Bloodletting schrieb:


> Was für eine Logik.
> Spiele und Gemälde, die dir nicht gefallen, sind keine Kunst.


 
 Das habe ich nicht gesagt!



Bloodletting schrieb:


> Die Flughafen Mission war vollkommen in Ordnung und sie hat mir sogar verdammt viel Spaß gemacht.
> Jetzt wird natürlich die Hälfte wieder aufschrecken und mich als Sadisten bezeichnen, aber es sind nur Pixel.
> Das ist mir zu jeder Zeit bewusst, zu jedem kleinsten Zeitpunkt.
> Man kann die Mission wiederholen und alle leben wieder. Es sind nur Pixel, verdammt.


 
 Und genau das können aber nicht alle Spieler so kritisch reflektieren wie du.
 Das ist das Problem!




Bloodletting schrieb:


> Ok, ich versuche es dir mal anders beizubringen.
> 
> Diese Flughafen-Mission verfügt über die "Gabe", die Menschen, die sie sehen oder sogar spielen, zum Nachdenken zu bringen.
> Und allein dass wir jetzt schon darüber diskutieren ist ein Sinnbild dessen, dass es der Autor dieser Mission geschafft hat.
> ...


 
 Doch die Notwendigkeit steht in Frage!
 Hast du es nötig, dass dir solche Missionen feilgeboten werden, damit du zum Nachdenken angeregt wirst? Das wäre ein Armutszeugnis deiner Selbst...

ZU BEARBEITENDE FRAGEN:
a – Kopiere aus dem Forenbeitrag über die Flughafen-Mission den Abschnitt, der mit „Das habe ich“ beginnt und mit „nur Pixel, verdammt.“ endet, wortgetreu.
b – Setze den Forenbeitrag über die Flughafen-Mission nach seinem letzten Satz fort.

(Daten zur Posenschätzung)
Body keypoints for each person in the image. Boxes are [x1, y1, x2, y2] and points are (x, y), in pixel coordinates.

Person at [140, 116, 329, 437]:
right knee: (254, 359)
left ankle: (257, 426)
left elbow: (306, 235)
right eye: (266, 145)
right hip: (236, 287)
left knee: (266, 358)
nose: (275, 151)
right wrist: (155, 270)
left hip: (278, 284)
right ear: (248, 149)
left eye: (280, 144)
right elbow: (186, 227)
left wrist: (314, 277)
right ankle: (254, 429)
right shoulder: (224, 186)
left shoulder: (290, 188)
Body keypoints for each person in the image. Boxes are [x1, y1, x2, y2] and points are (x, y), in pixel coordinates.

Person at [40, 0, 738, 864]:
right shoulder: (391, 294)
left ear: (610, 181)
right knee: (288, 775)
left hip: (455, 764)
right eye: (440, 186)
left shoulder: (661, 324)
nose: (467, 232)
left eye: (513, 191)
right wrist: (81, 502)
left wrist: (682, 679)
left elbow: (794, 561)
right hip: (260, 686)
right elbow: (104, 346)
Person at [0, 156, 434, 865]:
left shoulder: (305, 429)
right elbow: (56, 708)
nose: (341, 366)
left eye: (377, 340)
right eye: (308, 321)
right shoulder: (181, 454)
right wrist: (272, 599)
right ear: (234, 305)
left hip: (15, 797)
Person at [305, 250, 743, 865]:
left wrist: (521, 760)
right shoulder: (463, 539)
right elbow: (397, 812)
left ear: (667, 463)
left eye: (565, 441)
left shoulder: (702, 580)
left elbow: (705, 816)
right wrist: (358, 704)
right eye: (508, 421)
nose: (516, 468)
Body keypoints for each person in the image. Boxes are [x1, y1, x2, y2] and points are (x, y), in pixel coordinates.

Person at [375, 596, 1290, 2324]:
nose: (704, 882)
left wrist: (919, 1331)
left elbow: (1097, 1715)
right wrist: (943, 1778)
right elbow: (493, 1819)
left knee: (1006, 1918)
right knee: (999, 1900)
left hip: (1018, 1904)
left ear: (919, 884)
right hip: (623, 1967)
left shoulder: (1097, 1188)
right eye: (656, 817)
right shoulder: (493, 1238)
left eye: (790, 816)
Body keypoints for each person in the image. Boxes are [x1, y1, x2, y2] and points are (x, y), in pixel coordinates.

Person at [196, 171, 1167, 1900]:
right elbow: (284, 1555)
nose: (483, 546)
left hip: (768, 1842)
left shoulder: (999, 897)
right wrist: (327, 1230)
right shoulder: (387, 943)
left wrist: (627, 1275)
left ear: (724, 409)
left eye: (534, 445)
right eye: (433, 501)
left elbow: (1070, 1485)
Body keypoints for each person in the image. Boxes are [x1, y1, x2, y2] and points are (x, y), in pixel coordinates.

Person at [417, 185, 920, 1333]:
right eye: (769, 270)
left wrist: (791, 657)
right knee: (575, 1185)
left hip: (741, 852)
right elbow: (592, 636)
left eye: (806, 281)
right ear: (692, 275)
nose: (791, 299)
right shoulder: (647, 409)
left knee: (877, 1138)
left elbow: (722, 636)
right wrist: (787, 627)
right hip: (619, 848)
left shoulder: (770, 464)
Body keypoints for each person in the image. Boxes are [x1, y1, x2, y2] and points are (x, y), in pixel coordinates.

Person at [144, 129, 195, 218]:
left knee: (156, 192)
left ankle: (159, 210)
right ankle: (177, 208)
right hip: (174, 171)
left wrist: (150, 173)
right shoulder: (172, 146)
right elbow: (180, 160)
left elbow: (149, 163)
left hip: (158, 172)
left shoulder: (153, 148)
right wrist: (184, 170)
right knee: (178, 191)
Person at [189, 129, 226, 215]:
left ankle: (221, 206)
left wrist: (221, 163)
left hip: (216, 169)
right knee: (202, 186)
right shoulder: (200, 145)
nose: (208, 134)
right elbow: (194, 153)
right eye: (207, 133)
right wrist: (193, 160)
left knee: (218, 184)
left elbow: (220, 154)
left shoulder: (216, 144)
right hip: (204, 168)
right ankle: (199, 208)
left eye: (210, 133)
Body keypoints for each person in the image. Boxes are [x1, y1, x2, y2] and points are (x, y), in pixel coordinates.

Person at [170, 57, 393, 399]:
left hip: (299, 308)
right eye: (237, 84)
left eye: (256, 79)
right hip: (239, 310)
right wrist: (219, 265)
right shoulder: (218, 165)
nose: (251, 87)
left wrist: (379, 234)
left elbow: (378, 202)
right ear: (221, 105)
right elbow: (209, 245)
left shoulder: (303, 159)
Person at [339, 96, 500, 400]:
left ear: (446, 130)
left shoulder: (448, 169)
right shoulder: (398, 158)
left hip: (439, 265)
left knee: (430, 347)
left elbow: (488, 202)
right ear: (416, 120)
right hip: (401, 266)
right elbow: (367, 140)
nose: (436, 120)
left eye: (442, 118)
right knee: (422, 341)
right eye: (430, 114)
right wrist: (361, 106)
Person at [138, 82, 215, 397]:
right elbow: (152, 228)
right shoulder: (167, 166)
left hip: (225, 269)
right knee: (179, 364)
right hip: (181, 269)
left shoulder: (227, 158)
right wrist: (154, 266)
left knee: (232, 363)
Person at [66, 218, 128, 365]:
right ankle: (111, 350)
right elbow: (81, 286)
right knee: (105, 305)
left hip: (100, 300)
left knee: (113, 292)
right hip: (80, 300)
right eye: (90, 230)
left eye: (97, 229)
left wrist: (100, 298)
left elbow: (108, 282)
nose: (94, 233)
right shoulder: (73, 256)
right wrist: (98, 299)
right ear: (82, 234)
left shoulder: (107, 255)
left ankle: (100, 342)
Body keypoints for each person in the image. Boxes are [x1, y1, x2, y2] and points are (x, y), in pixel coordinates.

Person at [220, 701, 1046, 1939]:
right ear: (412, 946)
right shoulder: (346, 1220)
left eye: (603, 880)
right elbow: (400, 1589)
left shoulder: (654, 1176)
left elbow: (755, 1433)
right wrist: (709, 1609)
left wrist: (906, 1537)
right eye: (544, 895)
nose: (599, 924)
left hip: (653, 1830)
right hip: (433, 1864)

ANTWORTEN NACH NUMMER:
a –
Das habe ich nicht gesagt!



Bloodletting schrieb:


> Die Flughafen Mission war vollkommen in Ordnung und sie hat mir sogar verdammt viel Spaß gemacht.
> Jetzt wird natürlich die Hälfte wieder aufschrecken und mich als Sadisten bezeichnen, aber es sind nur Pixel.
> Das ist mir zu jeder Zeit bewusst, zu jedem kleinsten Zeitpunkt.
> Man kann die Mission wiederholen und alle leben wieder. Es sind nur Pixel, verdammt.

b –
 Ich habe es jedenfalls nicht nötig und die meisten anderen Leuten hoffentlich auch nicht.




Bloodletting schrieb:


> Individuell, da Dinge wie Mord, Folter, Vergewaltigung in eigentlich jeder Gesellschaft verpönt sind.



LOL jetzt musste ich wirklich lachen. Diese Dinge sind nicht verpöhnt, es handelt sich dabei um *Straftaten*. Nicht mehr und nicht weniger.

Es geht bei dem Thema hier doch um die unnötig heftige Darstellung der Gewaltszenen.
Wie die Jungs von GameOne so schön gesagt haben: Eine Explosion auf dem Flughafen hätte es genauso getan. Stattdessen werden Minutenlang ein Haufen Zivilisten einfach über den Haufen geballert. Das ist doch unnötig brutal... wer braucht sowas? Die Story hätte genauso gut mit jedem anderen "simulierten" terroristischen Akt funktioniert.
Also der Sinn und Zweck dieser Mission erschließt sich mir trotz allen Aufstands der Egoshooter-Verfechter nicht.


----------



## ZAM (27. August 2010)

Konov schrieb:


> Also der Sinn und Zweck dieser Mission erschließt sich mir trotz allen Aufstands der Egoshooter-Verfechter nicht.



Sollte aber leicht fallen, denn du machst das, was damit garantiert bezweckt wurde: Drüber reden.


----------



## Berserkerkitten (27. August 2010)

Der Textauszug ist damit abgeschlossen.